Personne n'était levé dans l'hôtel, que j'en sortais, laissant un regret pour ce pauvre garçon, qui m'aimait au moins autant que j'aimais Robert.
XXIV
UN BAL MASQUÉ A L'OPÉRA.—VICTORINE,
DITE LA PANTHÈRE.
Je n'étais restée que dix jours absente; il me semblait que des années s'étaient écoulées, j'approchai de mon logement avec des battements de cœur. Peut-être avais-je une lettre de Robert!... Le concierge m'en remit une.
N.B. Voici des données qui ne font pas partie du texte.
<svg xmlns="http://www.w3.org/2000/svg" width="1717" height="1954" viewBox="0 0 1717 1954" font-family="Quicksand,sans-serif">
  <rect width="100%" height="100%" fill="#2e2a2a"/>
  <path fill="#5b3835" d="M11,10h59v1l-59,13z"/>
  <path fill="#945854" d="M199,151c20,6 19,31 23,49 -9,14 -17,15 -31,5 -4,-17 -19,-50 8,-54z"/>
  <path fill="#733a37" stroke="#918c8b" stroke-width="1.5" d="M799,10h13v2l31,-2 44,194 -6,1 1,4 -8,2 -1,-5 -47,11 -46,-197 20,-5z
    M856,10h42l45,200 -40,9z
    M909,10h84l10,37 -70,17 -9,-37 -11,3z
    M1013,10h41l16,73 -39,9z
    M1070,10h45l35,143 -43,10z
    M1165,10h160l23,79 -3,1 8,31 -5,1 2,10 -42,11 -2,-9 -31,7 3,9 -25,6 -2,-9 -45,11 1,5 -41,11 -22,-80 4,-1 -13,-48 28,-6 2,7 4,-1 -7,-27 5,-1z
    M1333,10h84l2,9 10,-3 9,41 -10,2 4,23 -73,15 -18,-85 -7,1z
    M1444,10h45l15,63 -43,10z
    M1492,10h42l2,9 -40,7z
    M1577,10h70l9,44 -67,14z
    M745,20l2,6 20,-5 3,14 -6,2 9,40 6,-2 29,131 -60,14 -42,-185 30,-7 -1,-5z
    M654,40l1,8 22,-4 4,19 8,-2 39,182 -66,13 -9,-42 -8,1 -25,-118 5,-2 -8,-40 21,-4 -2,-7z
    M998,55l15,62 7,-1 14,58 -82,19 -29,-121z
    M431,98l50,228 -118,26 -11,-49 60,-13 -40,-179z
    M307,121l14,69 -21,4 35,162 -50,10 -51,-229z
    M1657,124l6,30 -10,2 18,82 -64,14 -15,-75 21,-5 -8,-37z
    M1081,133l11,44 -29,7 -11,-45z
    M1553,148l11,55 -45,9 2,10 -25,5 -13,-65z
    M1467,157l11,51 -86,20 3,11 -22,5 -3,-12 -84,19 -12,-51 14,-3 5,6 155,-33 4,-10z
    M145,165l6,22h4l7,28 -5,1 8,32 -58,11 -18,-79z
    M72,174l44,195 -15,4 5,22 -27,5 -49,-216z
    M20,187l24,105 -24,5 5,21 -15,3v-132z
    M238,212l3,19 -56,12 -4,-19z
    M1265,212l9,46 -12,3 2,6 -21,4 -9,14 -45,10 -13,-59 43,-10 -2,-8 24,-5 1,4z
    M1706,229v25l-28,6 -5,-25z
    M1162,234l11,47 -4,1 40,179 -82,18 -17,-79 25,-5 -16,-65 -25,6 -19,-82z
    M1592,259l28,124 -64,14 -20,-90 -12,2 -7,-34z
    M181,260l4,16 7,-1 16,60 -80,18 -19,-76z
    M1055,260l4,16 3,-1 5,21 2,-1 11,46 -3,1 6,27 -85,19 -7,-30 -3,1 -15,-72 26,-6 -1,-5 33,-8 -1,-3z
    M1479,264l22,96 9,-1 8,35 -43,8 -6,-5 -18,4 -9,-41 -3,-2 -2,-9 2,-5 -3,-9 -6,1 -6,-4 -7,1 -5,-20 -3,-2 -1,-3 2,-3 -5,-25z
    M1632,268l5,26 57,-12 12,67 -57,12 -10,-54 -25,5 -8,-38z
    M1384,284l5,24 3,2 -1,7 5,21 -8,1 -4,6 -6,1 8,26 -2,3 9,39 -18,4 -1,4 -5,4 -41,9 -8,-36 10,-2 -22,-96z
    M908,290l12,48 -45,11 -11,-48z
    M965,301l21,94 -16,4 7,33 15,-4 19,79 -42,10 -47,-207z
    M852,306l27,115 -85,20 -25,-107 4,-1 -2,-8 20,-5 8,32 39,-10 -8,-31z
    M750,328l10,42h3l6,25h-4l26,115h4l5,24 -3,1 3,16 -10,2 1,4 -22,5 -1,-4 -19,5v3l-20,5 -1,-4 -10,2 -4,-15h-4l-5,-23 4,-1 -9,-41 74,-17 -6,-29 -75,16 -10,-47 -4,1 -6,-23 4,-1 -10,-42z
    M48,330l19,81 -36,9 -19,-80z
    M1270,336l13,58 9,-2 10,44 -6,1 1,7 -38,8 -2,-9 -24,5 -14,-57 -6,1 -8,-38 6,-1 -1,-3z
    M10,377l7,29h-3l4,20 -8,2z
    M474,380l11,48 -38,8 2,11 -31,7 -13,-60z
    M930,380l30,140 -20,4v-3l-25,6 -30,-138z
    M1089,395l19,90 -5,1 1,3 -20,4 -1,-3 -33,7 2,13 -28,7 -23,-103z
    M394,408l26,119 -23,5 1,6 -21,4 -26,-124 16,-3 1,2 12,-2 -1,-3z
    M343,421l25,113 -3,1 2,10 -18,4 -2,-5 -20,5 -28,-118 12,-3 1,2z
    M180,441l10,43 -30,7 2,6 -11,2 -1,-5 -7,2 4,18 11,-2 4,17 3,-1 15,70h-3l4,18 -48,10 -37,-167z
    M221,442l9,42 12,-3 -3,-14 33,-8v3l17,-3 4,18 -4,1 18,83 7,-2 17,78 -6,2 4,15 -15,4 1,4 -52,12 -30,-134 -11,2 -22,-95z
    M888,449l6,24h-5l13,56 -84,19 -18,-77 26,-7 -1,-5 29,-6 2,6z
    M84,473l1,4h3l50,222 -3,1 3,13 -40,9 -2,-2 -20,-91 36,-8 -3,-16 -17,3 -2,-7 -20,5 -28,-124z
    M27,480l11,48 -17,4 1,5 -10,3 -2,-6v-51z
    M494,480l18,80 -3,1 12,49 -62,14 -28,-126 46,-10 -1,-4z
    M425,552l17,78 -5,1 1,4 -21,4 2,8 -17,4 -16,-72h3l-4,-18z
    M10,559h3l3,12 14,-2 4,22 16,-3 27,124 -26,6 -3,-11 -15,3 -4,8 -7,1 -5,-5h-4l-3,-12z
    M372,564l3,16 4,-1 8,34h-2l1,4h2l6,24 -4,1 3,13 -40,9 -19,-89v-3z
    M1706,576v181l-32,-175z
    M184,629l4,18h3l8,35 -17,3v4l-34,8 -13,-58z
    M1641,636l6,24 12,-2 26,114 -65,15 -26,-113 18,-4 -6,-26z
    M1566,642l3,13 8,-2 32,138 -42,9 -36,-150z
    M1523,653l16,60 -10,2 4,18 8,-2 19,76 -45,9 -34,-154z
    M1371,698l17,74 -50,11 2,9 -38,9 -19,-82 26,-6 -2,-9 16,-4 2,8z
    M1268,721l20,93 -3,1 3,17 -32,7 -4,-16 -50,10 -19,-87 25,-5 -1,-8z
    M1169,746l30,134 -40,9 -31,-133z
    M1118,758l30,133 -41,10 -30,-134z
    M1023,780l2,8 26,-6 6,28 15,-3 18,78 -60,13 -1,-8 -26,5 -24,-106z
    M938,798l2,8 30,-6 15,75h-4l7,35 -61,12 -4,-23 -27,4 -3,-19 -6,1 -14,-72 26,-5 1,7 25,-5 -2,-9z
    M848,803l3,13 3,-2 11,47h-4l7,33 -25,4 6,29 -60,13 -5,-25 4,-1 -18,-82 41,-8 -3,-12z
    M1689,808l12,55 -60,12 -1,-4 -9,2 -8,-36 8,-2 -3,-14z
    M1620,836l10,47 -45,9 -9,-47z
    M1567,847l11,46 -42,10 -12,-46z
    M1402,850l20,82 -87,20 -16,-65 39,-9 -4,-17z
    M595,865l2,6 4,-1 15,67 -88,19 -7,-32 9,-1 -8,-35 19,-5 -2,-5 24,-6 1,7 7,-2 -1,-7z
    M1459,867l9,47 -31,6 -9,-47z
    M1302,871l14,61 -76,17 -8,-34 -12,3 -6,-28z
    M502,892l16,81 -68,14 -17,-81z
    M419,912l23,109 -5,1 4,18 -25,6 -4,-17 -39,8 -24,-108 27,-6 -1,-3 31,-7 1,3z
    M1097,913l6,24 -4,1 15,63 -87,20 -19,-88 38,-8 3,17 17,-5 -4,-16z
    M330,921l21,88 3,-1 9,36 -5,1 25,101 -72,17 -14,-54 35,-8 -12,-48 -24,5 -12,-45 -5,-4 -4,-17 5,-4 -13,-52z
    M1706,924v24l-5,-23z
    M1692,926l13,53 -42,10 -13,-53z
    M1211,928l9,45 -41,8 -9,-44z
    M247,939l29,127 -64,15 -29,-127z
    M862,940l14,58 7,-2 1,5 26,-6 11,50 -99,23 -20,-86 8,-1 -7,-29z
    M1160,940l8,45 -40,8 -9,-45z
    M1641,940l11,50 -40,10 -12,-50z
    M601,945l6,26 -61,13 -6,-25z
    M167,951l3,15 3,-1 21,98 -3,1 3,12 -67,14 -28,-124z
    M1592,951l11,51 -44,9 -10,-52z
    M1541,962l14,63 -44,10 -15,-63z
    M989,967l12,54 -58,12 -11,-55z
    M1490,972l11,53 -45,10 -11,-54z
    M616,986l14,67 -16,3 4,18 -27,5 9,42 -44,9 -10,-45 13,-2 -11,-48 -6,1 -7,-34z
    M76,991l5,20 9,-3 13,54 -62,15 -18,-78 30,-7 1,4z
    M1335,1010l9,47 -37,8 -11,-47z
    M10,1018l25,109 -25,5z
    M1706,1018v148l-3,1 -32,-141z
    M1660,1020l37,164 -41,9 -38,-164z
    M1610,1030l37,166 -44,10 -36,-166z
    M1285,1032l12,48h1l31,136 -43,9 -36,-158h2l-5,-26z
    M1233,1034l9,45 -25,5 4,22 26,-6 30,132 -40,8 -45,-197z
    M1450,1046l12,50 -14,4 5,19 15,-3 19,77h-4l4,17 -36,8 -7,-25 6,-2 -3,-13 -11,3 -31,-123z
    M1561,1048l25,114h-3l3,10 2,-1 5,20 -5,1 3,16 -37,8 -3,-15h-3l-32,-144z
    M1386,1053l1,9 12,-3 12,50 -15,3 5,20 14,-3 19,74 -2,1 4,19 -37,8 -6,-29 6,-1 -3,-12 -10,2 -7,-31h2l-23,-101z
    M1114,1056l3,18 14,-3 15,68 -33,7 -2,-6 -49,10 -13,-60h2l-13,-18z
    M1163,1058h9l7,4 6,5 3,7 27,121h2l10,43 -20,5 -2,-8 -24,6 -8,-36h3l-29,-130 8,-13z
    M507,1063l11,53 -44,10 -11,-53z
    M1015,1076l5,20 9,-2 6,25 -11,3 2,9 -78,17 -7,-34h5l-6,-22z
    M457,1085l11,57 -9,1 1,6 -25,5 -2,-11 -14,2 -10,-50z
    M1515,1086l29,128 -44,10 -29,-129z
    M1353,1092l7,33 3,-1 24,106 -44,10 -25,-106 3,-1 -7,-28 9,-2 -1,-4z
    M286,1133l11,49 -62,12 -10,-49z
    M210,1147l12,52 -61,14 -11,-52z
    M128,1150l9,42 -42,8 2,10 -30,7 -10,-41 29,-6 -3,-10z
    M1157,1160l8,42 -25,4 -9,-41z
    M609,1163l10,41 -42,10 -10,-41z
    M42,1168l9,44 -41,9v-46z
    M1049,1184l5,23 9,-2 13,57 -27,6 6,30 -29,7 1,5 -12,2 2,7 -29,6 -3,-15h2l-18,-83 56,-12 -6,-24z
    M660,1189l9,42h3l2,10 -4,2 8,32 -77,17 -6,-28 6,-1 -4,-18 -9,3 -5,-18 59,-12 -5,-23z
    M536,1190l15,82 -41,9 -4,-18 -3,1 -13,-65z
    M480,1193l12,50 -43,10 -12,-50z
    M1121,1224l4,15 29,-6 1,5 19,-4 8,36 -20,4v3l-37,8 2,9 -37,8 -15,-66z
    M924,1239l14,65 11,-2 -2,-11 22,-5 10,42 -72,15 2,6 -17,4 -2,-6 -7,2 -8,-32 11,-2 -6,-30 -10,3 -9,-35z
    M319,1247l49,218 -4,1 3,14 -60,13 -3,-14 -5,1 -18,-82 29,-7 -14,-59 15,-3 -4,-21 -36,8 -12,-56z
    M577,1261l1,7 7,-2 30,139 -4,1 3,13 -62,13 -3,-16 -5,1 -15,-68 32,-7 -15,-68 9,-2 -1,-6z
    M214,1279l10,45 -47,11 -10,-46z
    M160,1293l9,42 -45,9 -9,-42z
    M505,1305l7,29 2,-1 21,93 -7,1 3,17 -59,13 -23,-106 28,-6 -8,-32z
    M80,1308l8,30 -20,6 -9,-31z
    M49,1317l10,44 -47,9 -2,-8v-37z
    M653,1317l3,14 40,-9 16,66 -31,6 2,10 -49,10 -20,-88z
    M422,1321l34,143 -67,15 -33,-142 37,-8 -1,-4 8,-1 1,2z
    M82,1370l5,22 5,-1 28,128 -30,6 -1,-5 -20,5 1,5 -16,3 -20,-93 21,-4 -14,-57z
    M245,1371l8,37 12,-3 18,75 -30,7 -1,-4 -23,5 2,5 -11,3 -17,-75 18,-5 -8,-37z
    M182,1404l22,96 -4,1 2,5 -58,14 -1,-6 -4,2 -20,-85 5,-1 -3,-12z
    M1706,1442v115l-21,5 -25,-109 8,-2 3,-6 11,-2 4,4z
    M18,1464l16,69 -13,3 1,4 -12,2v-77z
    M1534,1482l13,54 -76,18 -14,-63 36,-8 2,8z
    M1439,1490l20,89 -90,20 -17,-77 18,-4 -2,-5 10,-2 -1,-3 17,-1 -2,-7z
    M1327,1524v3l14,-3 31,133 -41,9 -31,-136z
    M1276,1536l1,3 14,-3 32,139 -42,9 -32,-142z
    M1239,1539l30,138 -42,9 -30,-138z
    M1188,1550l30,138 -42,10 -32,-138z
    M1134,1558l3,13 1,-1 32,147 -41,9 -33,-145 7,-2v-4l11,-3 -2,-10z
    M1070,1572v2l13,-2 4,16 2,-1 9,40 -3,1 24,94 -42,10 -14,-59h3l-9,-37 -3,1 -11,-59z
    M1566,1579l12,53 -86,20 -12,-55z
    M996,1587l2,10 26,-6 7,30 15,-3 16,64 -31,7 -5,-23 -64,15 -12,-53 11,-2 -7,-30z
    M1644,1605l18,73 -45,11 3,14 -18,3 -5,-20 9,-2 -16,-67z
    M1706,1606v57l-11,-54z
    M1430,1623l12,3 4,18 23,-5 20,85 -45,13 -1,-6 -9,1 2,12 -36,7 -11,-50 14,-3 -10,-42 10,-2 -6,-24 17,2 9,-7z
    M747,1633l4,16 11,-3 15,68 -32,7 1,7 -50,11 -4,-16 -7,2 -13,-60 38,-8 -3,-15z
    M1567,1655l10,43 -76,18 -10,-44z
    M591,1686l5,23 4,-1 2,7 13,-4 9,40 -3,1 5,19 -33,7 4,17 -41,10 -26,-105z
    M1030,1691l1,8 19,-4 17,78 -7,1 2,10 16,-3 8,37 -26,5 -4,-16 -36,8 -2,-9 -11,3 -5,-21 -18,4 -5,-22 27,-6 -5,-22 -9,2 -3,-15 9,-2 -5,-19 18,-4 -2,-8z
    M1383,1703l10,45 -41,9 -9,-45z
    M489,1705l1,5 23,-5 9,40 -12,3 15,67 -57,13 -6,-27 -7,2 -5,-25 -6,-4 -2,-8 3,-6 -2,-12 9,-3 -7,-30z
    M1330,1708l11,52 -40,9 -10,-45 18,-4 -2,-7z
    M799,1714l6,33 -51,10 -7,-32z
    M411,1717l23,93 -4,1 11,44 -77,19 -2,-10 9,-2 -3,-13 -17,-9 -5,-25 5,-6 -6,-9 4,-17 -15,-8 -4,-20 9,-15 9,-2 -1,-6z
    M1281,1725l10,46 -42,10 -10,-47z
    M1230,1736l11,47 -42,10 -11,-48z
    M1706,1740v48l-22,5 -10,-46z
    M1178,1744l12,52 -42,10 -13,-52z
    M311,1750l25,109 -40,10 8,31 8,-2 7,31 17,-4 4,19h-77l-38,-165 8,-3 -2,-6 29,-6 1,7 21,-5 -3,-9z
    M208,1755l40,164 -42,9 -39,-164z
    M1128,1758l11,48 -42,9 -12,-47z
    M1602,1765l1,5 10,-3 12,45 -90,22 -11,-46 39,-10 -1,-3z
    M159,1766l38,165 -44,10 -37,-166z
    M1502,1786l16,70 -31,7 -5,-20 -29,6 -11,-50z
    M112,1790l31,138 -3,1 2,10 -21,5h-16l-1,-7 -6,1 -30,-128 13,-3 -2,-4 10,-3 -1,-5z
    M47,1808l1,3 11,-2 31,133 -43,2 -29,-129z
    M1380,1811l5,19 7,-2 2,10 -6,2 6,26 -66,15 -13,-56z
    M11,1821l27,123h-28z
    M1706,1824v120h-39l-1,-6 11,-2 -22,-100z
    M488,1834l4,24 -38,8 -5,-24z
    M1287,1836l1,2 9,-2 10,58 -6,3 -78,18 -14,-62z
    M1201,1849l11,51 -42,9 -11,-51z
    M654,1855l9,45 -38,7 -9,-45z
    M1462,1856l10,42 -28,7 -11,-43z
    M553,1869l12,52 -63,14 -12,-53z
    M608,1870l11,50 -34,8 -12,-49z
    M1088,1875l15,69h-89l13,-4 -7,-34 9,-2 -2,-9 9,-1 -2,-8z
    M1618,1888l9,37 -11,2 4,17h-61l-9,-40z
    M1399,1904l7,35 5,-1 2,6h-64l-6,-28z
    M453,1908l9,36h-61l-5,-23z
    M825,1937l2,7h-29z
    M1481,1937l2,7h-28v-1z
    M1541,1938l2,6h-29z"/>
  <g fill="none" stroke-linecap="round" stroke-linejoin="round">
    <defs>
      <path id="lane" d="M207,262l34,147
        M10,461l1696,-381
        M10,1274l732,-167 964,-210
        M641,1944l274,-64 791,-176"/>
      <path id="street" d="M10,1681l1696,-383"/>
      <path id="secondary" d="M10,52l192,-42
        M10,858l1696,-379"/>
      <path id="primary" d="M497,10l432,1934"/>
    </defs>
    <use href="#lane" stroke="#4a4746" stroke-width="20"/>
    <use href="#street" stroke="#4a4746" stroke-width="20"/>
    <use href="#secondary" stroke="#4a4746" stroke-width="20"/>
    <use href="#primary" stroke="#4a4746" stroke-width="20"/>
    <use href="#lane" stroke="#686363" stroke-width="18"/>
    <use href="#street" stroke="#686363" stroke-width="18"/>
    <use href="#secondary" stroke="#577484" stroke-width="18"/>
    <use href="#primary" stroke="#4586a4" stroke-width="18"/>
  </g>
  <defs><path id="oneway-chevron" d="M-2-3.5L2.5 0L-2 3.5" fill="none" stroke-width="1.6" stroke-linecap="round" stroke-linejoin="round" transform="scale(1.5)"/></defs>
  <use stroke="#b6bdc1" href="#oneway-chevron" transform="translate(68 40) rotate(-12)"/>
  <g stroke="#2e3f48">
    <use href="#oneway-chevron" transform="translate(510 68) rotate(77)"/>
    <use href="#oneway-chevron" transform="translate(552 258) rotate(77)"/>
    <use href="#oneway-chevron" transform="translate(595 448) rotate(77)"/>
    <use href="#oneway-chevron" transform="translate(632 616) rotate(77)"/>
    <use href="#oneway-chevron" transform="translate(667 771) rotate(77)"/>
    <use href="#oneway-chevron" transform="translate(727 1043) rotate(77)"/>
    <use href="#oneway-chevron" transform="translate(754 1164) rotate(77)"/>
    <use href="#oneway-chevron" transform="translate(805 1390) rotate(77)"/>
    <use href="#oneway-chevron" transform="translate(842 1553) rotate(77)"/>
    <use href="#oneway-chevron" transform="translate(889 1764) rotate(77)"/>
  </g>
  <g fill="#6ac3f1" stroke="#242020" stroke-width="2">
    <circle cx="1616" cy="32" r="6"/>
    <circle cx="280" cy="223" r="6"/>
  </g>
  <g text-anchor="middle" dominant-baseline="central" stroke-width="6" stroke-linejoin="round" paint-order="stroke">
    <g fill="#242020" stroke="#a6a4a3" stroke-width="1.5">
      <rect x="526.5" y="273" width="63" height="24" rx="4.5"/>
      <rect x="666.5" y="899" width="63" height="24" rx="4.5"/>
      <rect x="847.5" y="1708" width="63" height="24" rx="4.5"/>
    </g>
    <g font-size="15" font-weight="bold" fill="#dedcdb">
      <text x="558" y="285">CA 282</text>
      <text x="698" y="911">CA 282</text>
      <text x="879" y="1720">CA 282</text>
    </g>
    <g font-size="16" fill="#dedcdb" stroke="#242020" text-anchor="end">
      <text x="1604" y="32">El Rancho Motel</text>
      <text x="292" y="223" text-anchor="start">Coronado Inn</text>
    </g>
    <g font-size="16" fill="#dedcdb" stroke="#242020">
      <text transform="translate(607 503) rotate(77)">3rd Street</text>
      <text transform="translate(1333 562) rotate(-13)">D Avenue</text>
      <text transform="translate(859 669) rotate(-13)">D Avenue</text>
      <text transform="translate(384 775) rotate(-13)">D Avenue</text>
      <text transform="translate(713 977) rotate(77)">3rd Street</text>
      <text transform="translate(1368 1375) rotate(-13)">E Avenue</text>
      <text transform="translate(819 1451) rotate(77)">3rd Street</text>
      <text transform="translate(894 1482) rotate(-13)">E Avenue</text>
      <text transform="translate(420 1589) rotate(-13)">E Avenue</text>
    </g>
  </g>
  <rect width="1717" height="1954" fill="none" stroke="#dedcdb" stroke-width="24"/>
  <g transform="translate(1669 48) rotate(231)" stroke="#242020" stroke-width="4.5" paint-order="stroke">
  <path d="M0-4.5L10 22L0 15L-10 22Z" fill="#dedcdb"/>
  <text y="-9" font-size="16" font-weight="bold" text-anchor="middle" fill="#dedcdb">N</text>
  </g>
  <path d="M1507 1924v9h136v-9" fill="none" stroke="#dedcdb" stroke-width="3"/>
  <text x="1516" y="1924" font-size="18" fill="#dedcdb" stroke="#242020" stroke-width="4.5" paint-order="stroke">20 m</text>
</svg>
Jean prit congé de moi sans que j'y fisse attention. Je dévorais ma lettre en montant. Elle était longue! Robert me félicitait de la manière dont je prenais mon parti de sa perte. Il me disait que cela lui était moins facile qu'à moi, qu'il n'avait personne pour se consoler.
Cette lettre, je la lus plusieurs fois. Il était jaloux de moi. Un éclair de joie monta de mon cœur à mon cerveau! Il était jaloux. J'avais barre sur lui. Je ressentis un immense bonheur, parce que j'eus, pour la première fois, conscience entière de ma force. L'amour est le tyran du monde, mais devant la jalousie, il n'est plus qu'un pauvre enfant tremblant. On s'est effrayé, de notre temps, de l'empire que certaines femmes ont pris sur le caractère de leurs amants, et des ravages qu'elles ont faits dans leur existence. On a crié au miracle; on a cherché l'explication dans des contrastes impossibles. D'une part, on a supposé des monstres de cruauté et de sécheresse de cœur; de l'autre, des prodiges de niaiserie et de faiblesse. On s'est doublement trompé. Les données générales du cœur humain suffisent à tout expliquer. Quand la jalousie ne tue pas l'amour, elle l'aiguillonne: c'est le fouet des furies; l'âme qui a une fois senti ses lanières ne s'appartient plus. Il y a de pauvres femmes qui souffrent et qui meurent sans se douter de cela. Je connaissais trop le monde pour ne pas profiter de mon expérience, dans l'intérêt de cet amour qui remplissait mon cœur.
«Pour le ramener à mes pieds, me disais-je, je n'ai qu'un moyen: le tourmenter.» Et, comme je l'aimais beaucoup, je fus impitoyable.